NEUROPSYCHOLOGICAL EFFECTS OF SOLVENT EXPOSURE
Nancy A. Didriksen, Ph.D.
Richardson, TX
Organic solvents are one of the major classes of neurotoxic chemicals which adversely affect neuropsychological functioning. Personality and behavioral functioning is adversely affected as well, and may occur as a direct result of exposure, or secondary to the negative life changes resulting from exposure and subsequent illness. Deterioration may be gradual and often insidious.
Organic solvent exposure studies indicate various neuropsychological deficits, including reduced speed of thinking, impaired coordination, decreased concentration, memory, and vocabulary, in addition to psychiatric symptomology including anxiety, panic disorder, and psychosis. Organic solvents are suspected to be causative agents in senile dementia. The following classifications of solvent-exposed individuals were suggested at the World Health Organization (WHO) meeting on organic solvents in Copenhagen in 1985:
1. Affective Syndrome: neuropsychiatric symptoms reported, no objective findings, considered reversible.
2. Mild Chronic Toxic Encephalopathy: neuropsychiatric symptoms, impairments on objective assessment, uncertain reversibility.
3. Severe Chronic Toxic Encephalopathy: severe neuropsychiatric symptoms, impairments more pronounced on objective assessment, usually irreversible.
Examination of neuropsychological test results of 36 solvent-exposed patients referred for evaluation by physicians at the Environmental Health Center-Dallas indicated approximately 70 percent impairment in the higher-order or executive functions of new problem-solving, abstract-reasoning, concept formation, judgment, mental efficiency, and new learning ability as demonstrated by scores on the Halstead Category Test (average score, 62 errors), and on the Tactual Performance Test (average time, 16.04 minutes). Approximately 12 percent of patients tested scored within normal limits.
Impairment was not as severe on measures of visual tracking and scanning. Approximately 70 percent of patients scored within the normal or low-normal ranges on Trail Making Test Part A. Approximately 55 percent scored within the normal and low-normal ranges on Trail Making Test Part B, which requires greater mental flexibility.
The majority of patients (59 percent) scored in the mildly impaired range on the Halstead-Reitan Neuropsychological Test Battery and 15 percent in the moderately impaired range. Approximately 26 percent had General Neuropsychological Deficit Scale scores within normal limits and none scored in the severely impaired range.
Memory functioning was measured using the Wechsler Memory Scale-Revised. Mean scores on measures of memory functioning were below average for verbal memory, attention and concentration, and delayed memory for verbal and visual information. Greatest impairment was observed on measures of immediate verbal memory. The mean immediate visual memory score was slightly above average.
Three members of a family exposed to gasoline-contaminated well water containing primarily benzene, toluene, and xylene, were examined. The most significant negative effect of exposure appeared to occur in the 63-year-old male family member who demonstrated borderline performances in immediate and delayed verbal and visual memory, and severely impaired executive functioning. Overall, neurocognitive abilities appeared to fall in a moderately impaired range.

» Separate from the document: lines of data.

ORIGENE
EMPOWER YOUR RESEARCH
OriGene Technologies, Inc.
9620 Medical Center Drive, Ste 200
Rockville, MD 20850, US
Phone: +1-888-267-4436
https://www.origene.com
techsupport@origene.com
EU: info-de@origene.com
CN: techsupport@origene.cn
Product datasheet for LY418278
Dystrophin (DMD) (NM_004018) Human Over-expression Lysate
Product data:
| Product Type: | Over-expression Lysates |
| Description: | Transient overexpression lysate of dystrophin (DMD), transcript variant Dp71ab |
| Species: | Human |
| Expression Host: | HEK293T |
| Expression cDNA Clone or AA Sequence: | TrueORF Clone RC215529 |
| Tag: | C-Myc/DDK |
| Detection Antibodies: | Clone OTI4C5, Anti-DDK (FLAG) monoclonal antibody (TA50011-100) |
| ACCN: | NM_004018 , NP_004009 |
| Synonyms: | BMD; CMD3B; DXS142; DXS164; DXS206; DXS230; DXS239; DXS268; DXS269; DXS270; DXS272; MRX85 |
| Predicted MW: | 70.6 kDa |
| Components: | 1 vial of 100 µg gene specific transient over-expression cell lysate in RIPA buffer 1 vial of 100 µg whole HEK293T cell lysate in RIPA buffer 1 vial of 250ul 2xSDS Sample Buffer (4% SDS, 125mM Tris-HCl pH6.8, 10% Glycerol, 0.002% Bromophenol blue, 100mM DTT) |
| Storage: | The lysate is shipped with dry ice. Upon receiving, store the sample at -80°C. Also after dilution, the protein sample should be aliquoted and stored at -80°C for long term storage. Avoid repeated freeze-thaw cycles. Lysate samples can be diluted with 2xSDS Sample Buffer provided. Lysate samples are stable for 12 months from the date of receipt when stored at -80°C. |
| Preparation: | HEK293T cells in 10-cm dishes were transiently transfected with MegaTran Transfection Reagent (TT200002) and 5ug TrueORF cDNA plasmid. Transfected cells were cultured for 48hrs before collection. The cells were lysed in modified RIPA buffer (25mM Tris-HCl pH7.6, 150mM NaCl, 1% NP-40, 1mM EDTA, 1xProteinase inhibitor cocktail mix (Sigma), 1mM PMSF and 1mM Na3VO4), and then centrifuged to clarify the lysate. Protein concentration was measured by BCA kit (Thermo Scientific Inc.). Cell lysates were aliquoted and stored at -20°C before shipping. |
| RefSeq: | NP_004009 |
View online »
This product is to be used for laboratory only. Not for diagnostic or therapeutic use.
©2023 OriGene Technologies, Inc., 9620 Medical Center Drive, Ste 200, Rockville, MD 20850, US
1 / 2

The 41-year-old male member of the family was evaluated in 1997 and reevaluated in 1998. He demonstrated significant improvement in general learning ability and range and richness of ideas and words and expression (WAIS-R Vocabulary) from initial evaluation, in addition to improved executive functioning from the low normal to the perfectly normal range on the Halstead Category Test. Memory functioning (verbal and visual, immediate and delayed) also improved from initial evaluation.

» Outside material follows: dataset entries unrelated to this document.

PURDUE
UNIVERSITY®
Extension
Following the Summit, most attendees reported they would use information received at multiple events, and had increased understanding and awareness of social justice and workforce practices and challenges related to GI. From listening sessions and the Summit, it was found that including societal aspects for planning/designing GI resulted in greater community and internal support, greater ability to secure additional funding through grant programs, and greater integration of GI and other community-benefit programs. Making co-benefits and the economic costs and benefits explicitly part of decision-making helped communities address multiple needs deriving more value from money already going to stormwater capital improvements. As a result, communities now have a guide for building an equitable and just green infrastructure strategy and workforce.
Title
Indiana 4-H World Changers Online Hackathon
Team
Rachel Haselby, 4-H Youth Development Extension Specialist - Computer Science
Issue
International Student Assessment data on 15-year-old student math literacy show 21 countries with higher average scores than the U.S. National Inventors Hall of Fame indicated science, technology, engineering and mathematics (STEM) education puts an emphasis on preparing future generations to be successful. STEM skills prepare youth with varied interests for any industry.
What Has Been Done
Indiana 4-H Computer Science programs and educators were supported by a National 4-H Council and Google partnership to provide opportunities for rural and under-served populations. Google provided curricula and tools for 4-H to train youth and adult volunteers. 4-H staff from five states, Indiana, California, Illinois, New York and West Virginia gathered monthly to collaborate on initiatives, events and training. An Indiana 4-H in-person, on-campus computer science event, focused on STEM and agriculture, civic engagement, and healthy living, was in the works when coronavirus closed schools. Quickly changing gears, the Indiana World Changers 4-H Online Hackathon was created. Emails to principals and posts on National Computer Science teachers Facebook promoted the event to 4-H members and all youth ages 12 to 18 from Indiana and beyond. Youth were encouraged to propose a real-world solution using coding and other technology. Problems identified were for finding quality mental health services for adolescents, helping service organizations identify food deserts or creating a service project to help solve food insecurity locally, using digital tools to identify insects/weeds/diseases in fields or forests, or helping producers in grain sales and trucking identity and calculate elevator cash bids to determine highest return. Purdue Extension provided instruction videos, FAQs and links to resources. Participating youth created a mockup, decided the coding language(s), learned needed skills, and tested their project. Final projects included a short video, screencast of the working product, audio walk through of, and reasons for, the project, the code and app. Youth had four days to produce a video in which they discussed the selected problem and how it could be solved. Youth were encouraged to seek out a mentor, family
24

The 36-year-old female member of the family demonstrated generally low normal performances, overall. She appeared least impaired on measures of immediate visual memory, but demonstrated an inability to retrieve the information after a short delay.

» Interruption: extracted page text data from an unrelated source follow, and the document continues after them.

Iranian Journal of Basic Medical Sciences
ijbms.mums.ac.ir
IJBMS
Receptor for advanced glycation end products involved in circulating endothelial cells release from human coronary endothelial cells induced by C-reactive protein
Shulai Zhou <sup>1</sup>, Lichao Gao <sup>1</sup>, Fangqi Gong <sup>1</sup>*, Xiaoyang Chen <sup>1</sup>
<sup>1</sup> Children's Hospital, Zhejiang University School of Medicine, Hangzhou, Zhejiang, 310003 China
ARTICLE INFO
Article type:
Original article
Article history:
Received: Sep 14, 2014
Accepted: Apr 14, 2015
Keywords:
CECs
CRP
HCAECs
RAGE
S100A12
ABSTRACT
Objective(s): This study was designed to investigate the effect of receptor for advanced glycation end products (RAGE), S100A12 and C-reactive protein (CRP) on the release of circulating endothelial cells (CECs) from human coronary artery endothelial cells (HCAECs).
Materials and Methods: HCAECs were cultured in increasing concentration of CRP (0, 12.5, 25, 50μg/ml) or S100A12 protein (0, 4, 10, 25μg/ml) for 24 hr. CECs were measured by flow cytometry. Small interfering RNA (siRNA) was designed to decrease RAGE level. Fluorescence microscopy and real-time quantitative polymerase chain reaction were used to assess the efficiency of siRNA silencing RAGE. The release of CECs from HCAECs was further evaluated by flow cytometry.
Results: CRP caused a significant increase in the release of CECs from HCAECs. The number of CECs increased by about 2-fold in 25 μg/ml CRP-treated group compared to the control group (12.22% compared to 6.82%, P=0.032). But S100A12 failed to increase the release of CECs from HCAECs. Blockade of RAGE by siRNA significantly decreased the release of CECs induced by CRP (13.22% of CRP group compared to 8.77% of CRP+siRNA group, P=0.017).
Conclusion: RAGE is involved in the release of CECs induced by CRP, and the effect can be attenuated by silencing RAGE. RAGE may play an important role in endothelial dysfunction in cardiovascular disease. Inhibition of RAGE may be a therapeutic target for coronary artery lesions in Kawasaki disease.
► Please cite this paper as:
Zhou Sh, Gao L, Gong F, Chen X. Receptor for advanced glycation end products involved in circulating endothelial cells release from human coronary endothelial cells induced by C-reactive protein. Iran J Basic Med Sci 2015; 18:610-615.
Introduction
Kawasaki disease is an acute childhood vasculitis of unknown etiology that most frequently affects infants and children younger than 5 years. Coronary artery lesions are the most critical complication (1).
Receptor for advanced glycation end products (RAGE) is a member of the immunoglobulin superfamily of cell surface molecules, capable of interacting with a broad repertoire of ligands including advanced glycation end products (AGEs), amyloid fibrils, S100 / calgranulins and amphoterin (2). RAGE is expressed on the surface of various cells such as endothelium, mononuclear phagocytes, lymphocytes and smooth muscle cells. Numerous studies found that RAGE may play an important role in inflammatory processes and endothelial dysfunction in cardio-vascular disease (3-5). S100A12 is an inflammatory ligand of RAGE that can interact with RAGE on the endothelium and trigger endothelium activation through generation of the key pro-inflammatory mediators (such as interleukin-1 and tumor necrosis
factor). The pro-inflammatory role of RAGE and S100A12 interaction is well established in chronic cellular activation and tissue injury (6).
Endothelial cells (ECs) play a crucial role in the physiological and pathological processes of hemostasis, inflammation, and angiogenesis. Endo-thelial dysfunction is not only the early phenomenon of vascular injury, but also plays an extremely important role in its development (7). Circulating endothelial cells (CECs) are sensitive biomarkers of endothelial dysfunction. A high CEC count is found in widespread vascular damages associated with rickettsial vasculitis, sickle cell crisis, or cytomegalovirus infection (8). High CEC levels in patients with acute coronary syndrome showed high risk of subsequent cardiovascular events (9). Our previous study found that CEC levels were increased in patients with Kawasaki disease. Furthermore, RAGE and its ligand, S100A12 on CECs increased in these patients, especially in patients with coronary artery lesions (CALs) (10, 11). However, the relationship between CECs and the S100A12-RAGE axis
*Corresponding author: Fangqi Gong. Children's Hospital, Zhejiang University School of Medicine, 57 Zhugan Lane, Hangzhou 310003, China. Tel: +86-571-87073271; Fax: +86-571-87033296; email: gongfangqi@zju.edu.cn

All family members indicated higher levels of confusion, fatigue, anger, depression, and tension subsequent to toxic exposure, as measured by the Profile of Mood States. Reevaluation results of one family member indicated diminished levels of tension, depression, anger, fatigue, and confusion compared with initial evaluation results, but remaining greater than preexposure levels.
The neuropsychological effects of solvent exposure may be subtle or severe and appear to depend upon a variety of factors including frequency, intensity, and duration of exposure, age, educational level, and concomitant illnesses and/or neurotoxic exposures. Reevaluation of one member of the family approximately one year after initial evaluation clearly demonstrated improvement with avoidance of the contaminated well water. The possibility of permanent injury may be determined only by subsequent reevaluation. The positive effects of treatment, such as heat depuration therapy, and avoidance of toxic/neurotoxic substances may also be assessed by reevaluation after an appropriate period of time, usually 12 to 18 months.
References:
Arlien-Soborg, P. (1992). Solvent neurotoxicity. Boca Raton: CRC Press.
Hartman, D. (1995). Neuropsychological toxicology. (2nd ed.) New York: Plenum.
Singer, R. (1990). Neurotoxicity guidebook. New York: Van Nostrand Reinhold.